## EXERCISE BRIEF
In the judgment excerpt on the milk van accident appeal:
(a) At about what time did Head Constable Gaikwad receive the telephone message?
(b) What fine was imposed on the appellant on each count?
(c) What was the first contention of Mr. Rane, the appellant's counsel?

## SELECTED PASSAGE
____________
(1.) On 25th September, 1971, Head Constables Gaikwad received a telephone message at about 1-45 p.m. at Aarey Sub-Police Station that a milk van belonging to Aarey Colony, M.S. Depot was involved in an accident at Unit No. 21 on Powai Road. He proceeded to the place of accident and found the appellant-driver, Jadhav (P.W. 2) and Sarjuprasad (P.W. 3) injured and that the milk van over-turned. He reported the matter to Sub-Inspector Ghag who went to the spot and made a panchanama. (Ex.B). Gaikwad took the injured to Aarey Colony Hospital for treatment. His First Information Report, (Ex. A) was recorded. After completion of the investigation, the appellant was charge-sheeted and he was tried by the learned Presidency Magistrate, 26th Court, Borivli for the offences under sections 279 and 337 I.P.C. read with section. 116 of the Motor Vehicles Act, 1939. The learned Magistrate on consideration of the evidence held that it was proved that the appellant was driving his vehicle rashly and negligently and thereby caused simple hurts to himself, Jadhav (P.W. 2) and Sarjuprasad (P.W. 3). He also held that the appellant had driven his vehicle in a manner endangering human life. In consequence of this finding, the learned Magistrate convicted the appellant under sections 279 and 337 of the Indian Penal Code and sentenced him to suffer simple imprisonment for one day and to pay a fine of Rs. 200/- on each count and in default to suffer further rigorous imprisonment for one month. These sentences were ordered to be undergone concurrently and no separate sentence under section 116 of the Motor Vehicles Act was passed. Being aggrieved by the said order, the appellant has come in appeal.
(2.) Mr. Rane, the learned Counsel for the appellant has contended, firstly that the learned Magistrate failed to consider the prosecution evidence on record. Secondly the learned Magistrate arrived at his finding on consideration of the defence of the appellant as indicated in the cross-examination on his behalf of the prosecution witnesses and his statement under section 342 of the Criminal Procedure Code. In the circumstances Mr. Rane has submitted that there has been failure of justice and the appellant has been wrongly convicted.
____________
## Saved entries

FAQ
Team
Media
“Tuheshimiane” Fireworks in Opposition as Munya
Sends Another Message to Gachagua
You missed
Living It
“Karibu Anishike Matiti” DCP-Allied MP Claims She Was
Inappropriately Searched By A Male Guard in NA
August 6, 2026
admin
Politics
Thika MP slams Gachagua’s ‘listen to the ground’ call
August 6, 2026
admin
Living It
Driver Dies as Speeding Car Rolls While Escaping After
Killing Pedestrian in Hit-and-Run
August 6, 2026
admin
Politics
____________
## ANSWER AREA
(a) At about 1-45 p.m.
(b) Rs. 200/-.
(c) The learned Magistrate failed to consider the prosecution evidence on record.